= WHAT THE EXERCISE ASKS =
In the items below, change every "phylum" to "division" and write out their lines again with nothing else altered. Leave the pictures out of your answer.

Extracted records
________________________________________

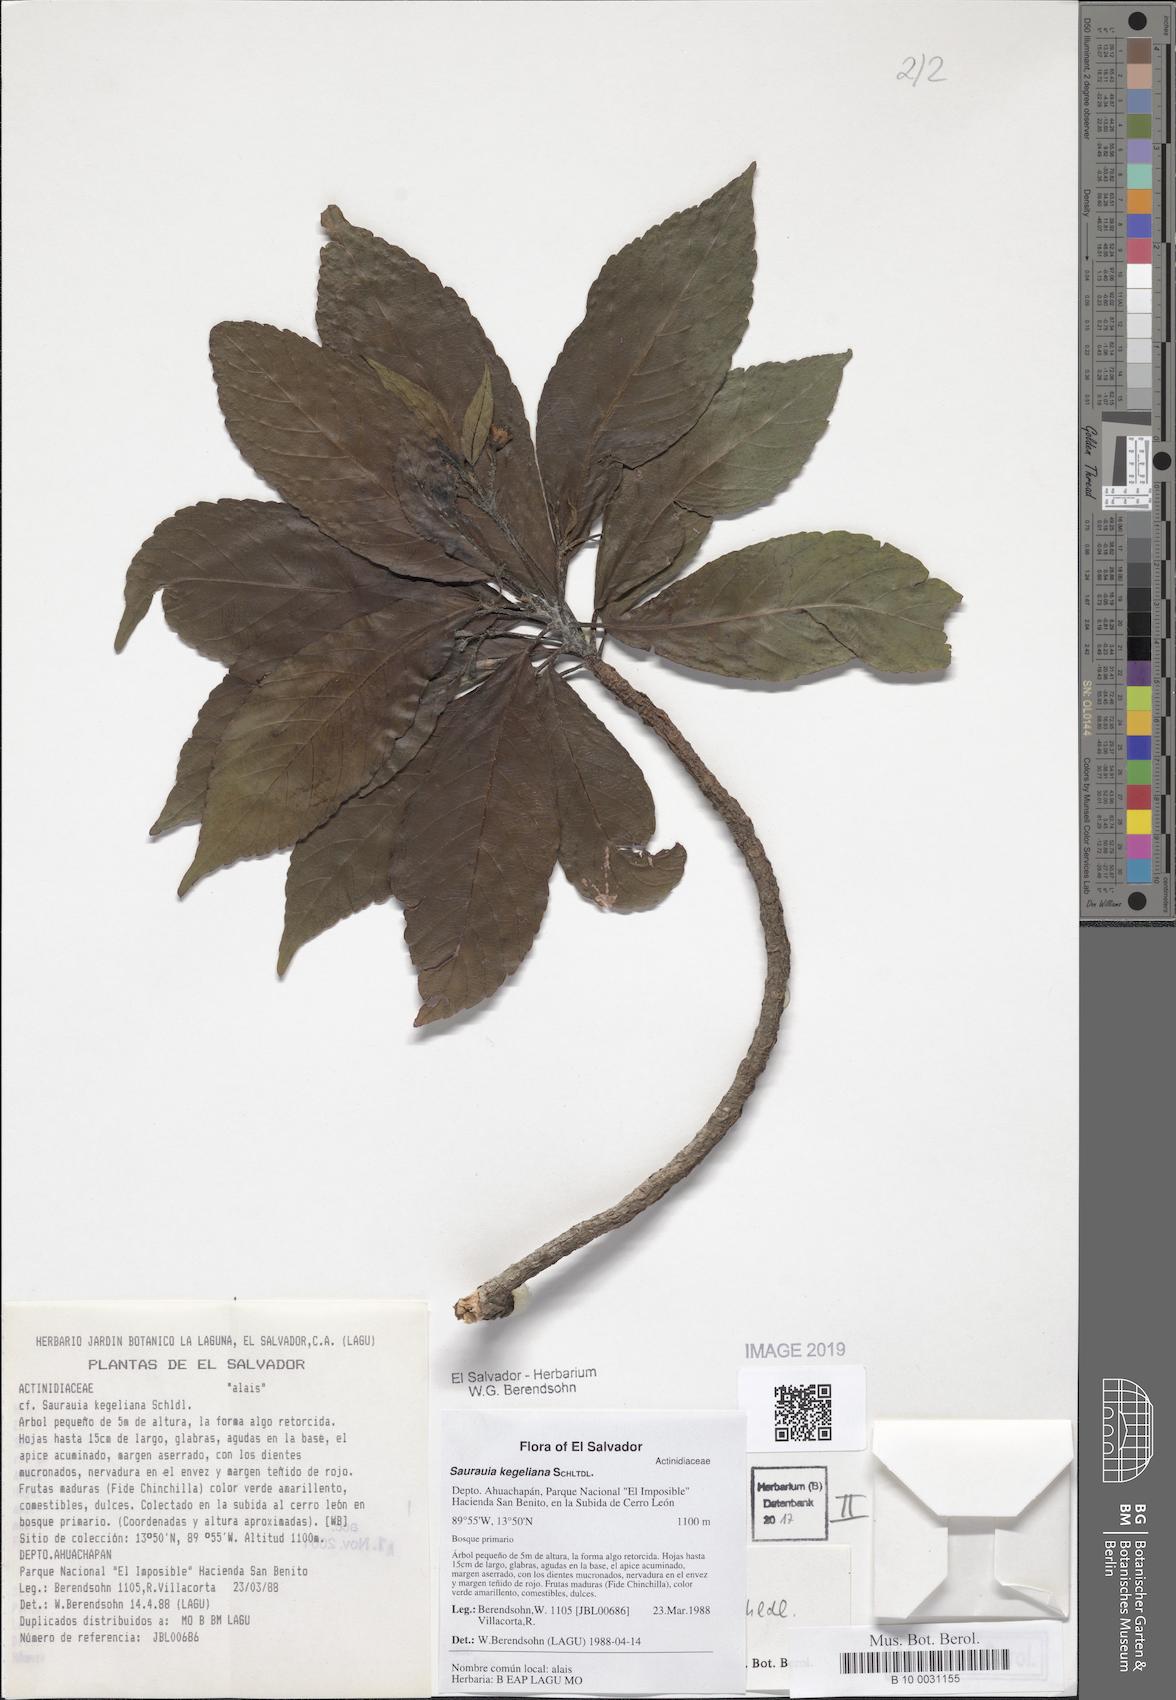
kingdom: Plantae
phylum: Tracheophyta
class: Magnoliopsida
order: Ericales
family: Actinidiaceae
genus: Saurauia
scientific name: Saurauia kegeliana
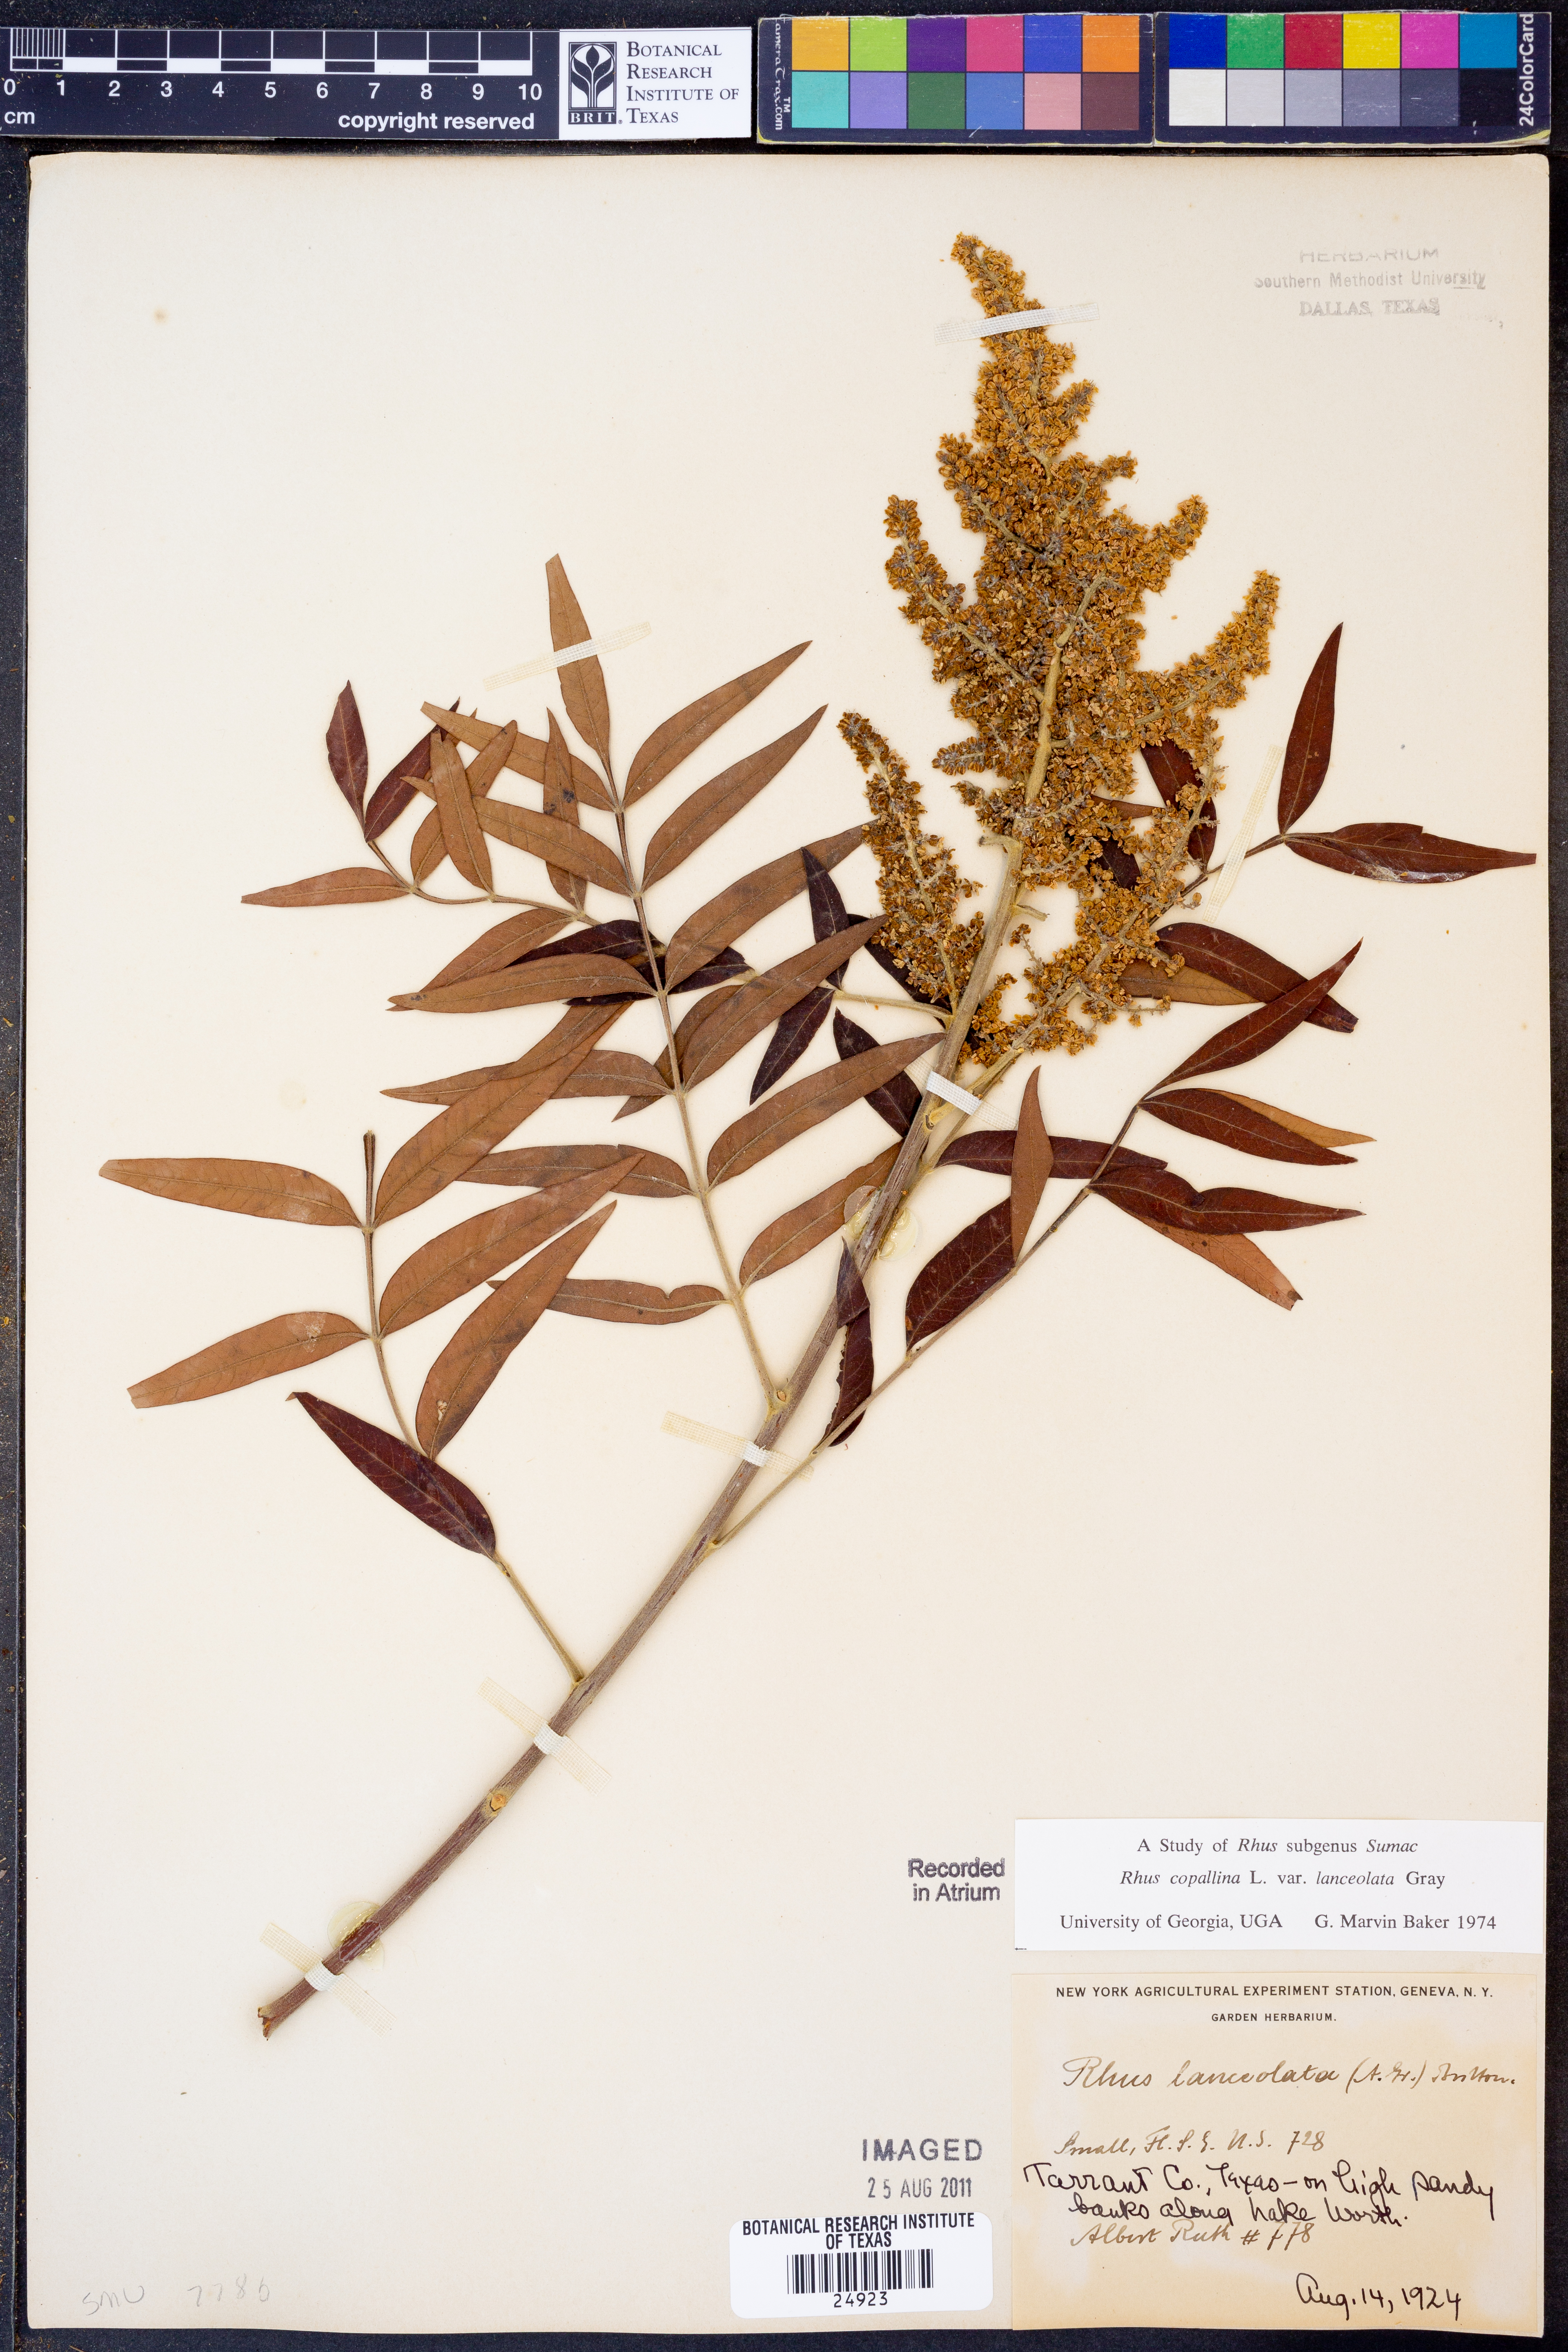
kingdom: Plantae
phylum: Tracheophyta
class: Magnoliopsida
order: Sapindales
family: Anacardiaceae
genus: Rhus
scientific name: Rhus lanceolata
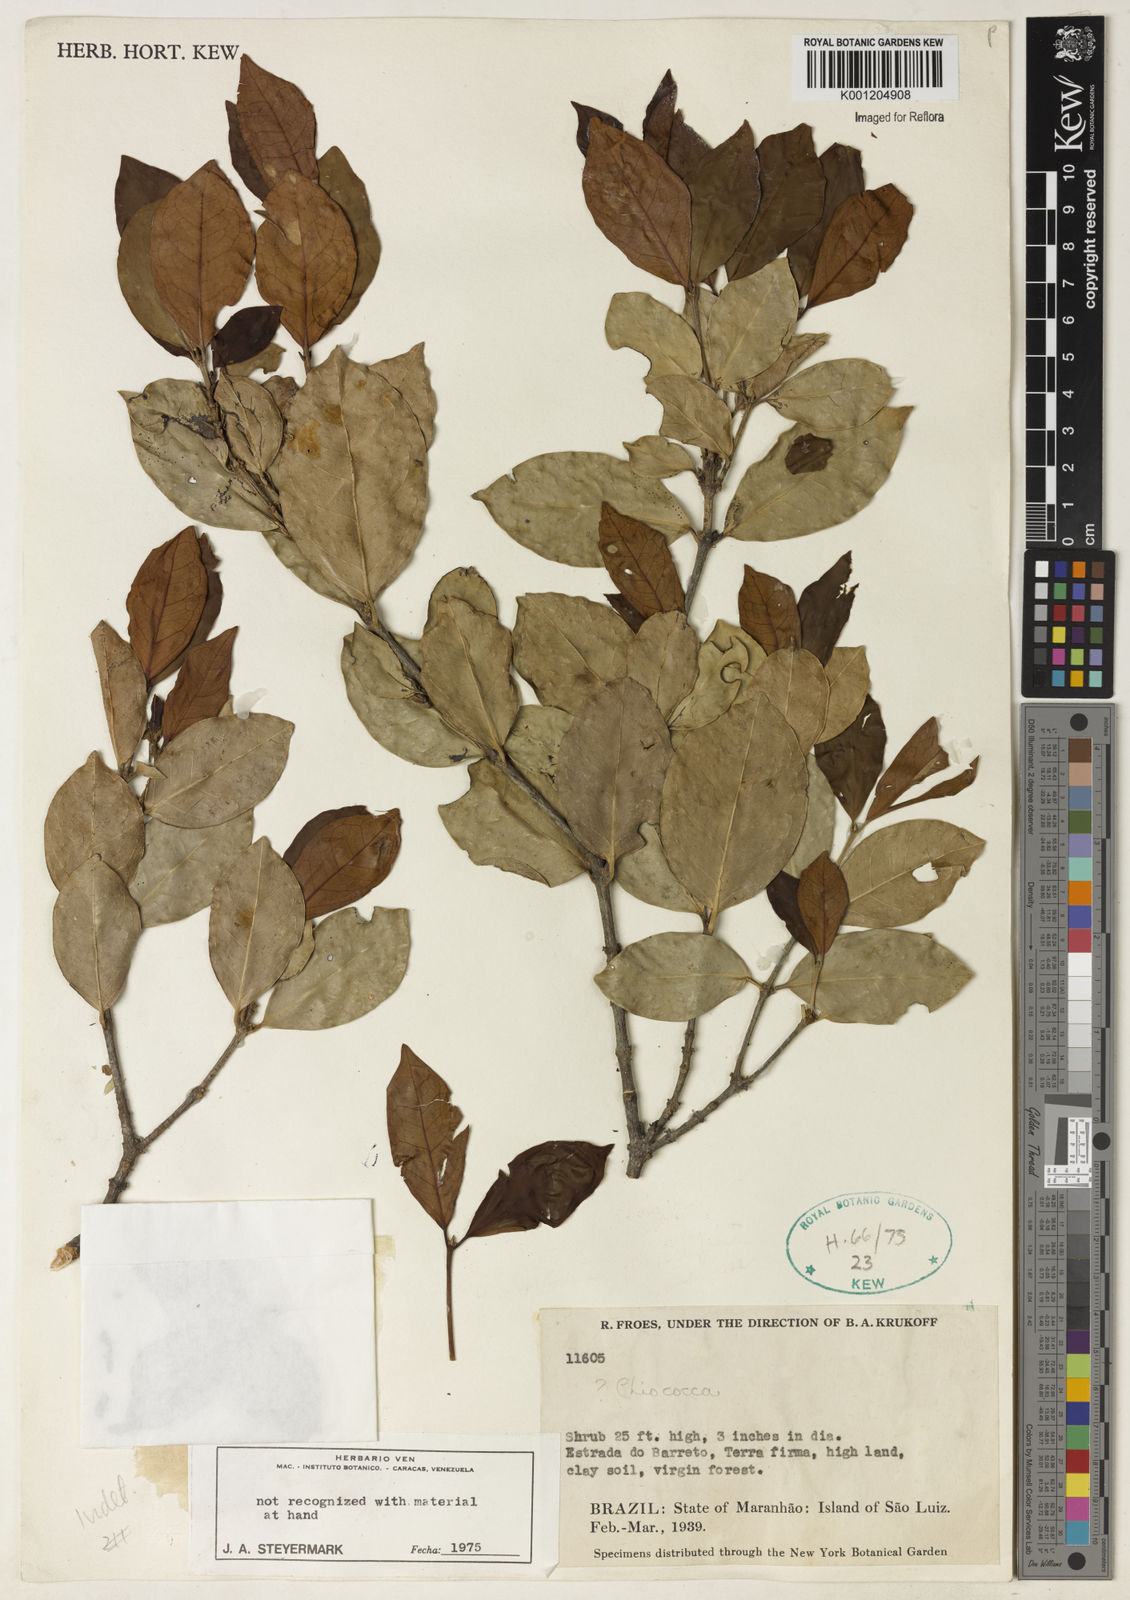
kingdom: Plantae
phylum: Tracheophyta
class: Magnoliopsida
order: Gentianales
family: Rubiaceae
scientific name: Rubiaceae
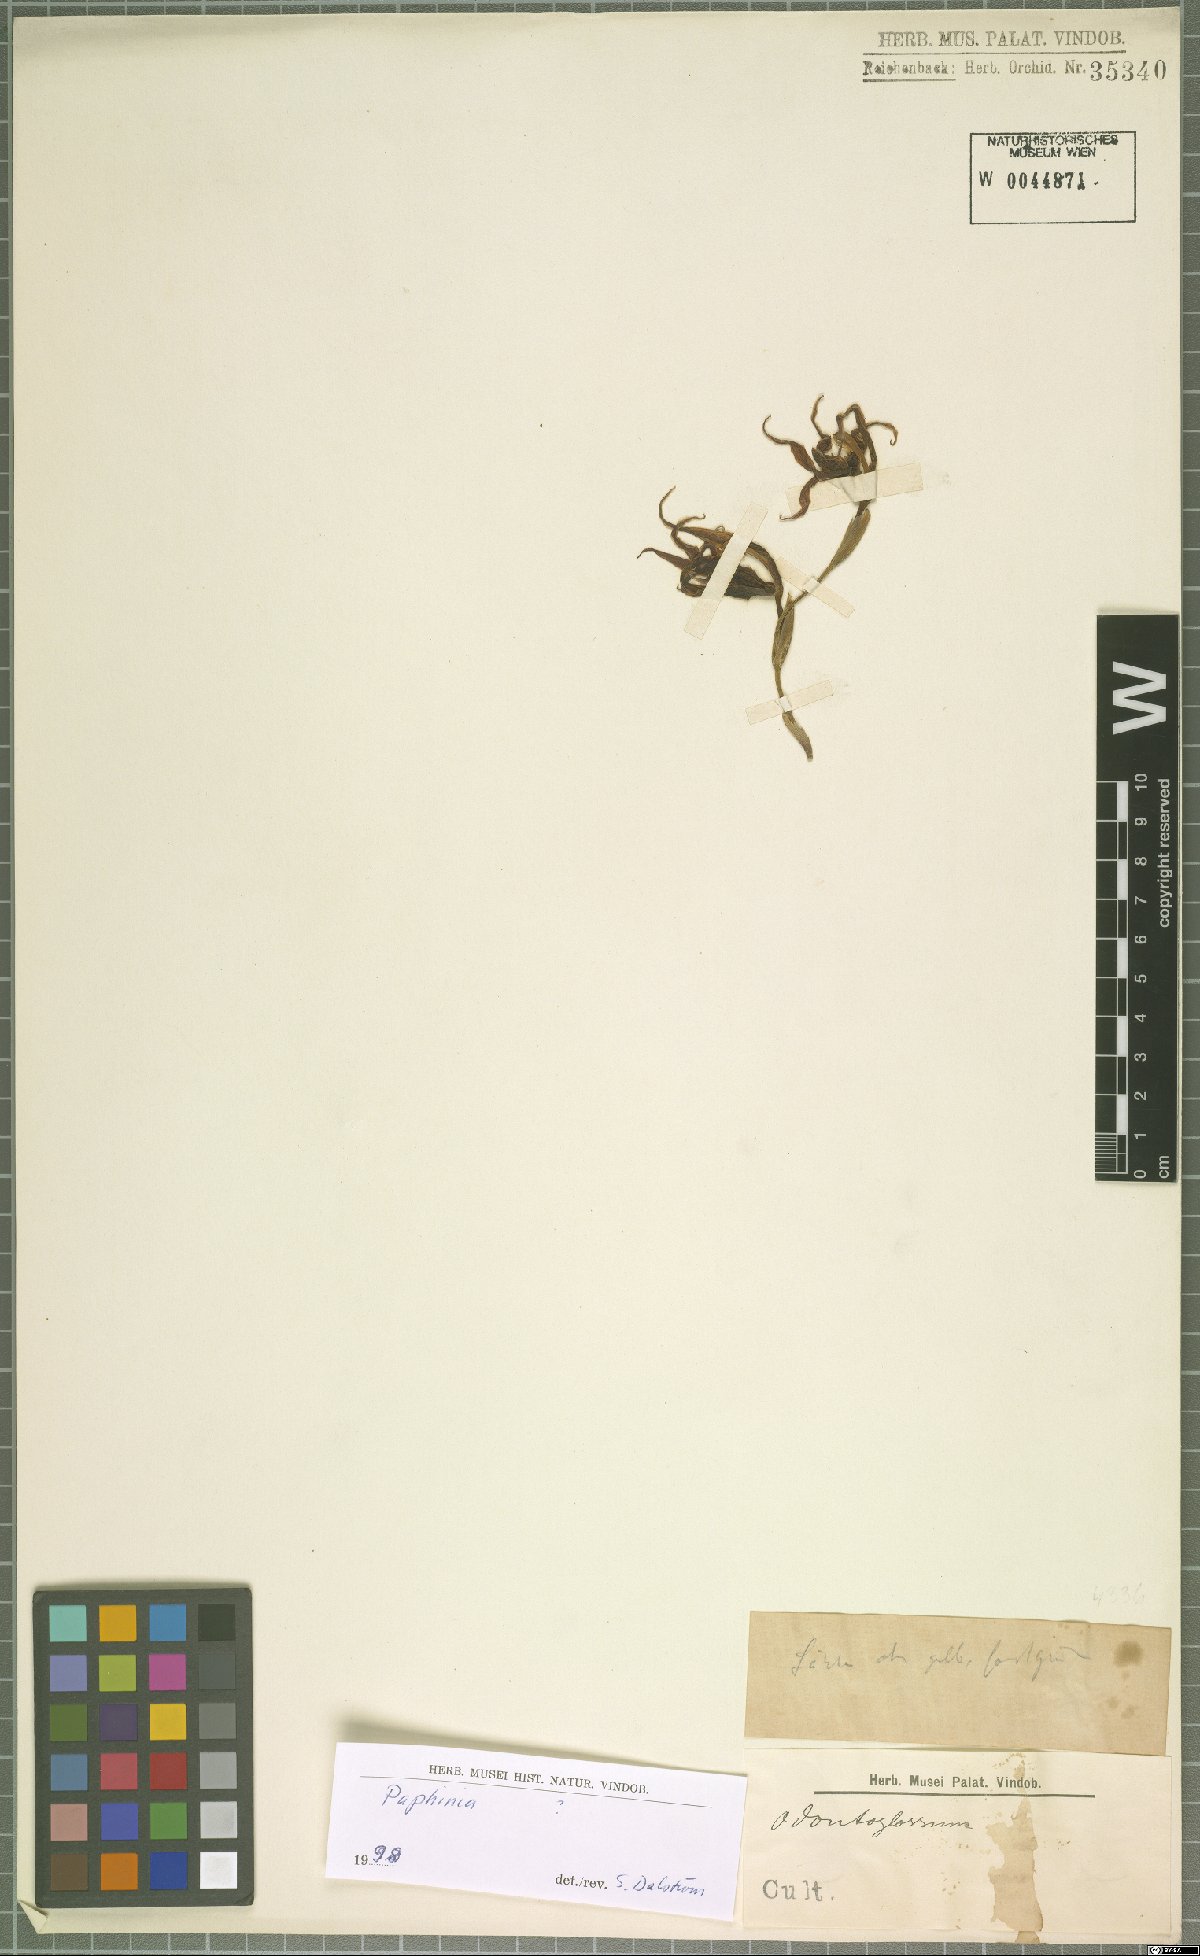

________________________________________

= SOLUTION =
kingdom: Plantae
division: Tracheophyta
class: Magnoliopsida
order: Ericales
family: Actinidiaceae
genus: Saurauia
scientific name: Saurauia kegeliana
kingdom: Plantae
division: Tracheophyta
class: Magnoliopsida
order: Sapindales
family: Anacardiaceae
genus: Rhus
scientific name: Rhus lanceolata
kingdom: Plantae
division: Tracheophyta
class: Magnoliopsida
order: Gentianales
family: Rubiaceae
scientific name: Rubiaceae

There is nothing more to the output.